MIEKO TERADA moved to Tama in 1976, at about the same time as everyone else there. Back then, the fast-growing city in Tokyos suburban fringe was busy with young married couples and children. These days, however, the strip of shops where Ms Terada runs a café is deathly quiet, her clientele elderly. The people of Tama and their apartments are all growing old and decrepit at the same time, she says.
In the mid-1990s Japan had a smaller proportion of over-65s than Britain or Germany. Thanks to an ultra-low birth rate, admirable longevity and a stingy immigration policy, it is now by far the oldest country in the OECD. And senescence is spreading to new areas. Many rural Japanese villages have been old for years, because young people have left them for cities. Now the suburbs are greying, too.
who knows maybe one day the head office of Akihabara.Tokyo will be located in a small rural Japanese town :D
Several small towns and villages are using creative ideas to attract young families and small businesses to move to the countryside. Kamiyama city's Green Valley initiative is one of them.

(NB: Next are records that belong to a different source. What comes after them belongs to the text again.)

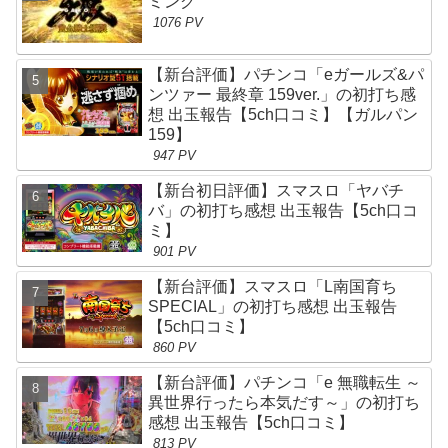
ミング
1076 PV
【新台評価】パチンコ「eガールズ&パ
ンツァー 最終章 159ver.」の初打ち感
想 出玉報告【5ch口コミ】【ガルパン
159】
947 PV
【新台初日評価】スマスロ「ヤバチ
バ」の初打ち感想 出玉報告【5ch口コ
ミ】
901 PV
【新台評価】スマスロ「L南国育ち
SPECIAL」の初打ち感想 出玉報告
【5ch口コミ】
860 PV
【新台評価】パチンコ「e 無職転生 ～
異世界行ったら本気だす～」の初打ち
感想 出玉報告【5ch口コミ】
813 PV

Mishima's offer of free cows and paying for dates is an interesting one :o)
Echigo Tsumari Art Field and its Arts Triennial exhibitions show a unique idea for attracting people to a rural area and keeping the rural economy going.
Several villages in Shikoku are offering high speed internet connections at low rates to get small companies to move software development to those places. Given the communication skills of some developers here, there is no difference whether they work in Akihabara or in hermitages :p.
I used to take young volunteers to plant rice and shovel snow in rural Japan. Some day, I might be able to move there and form a small IT business. who knows!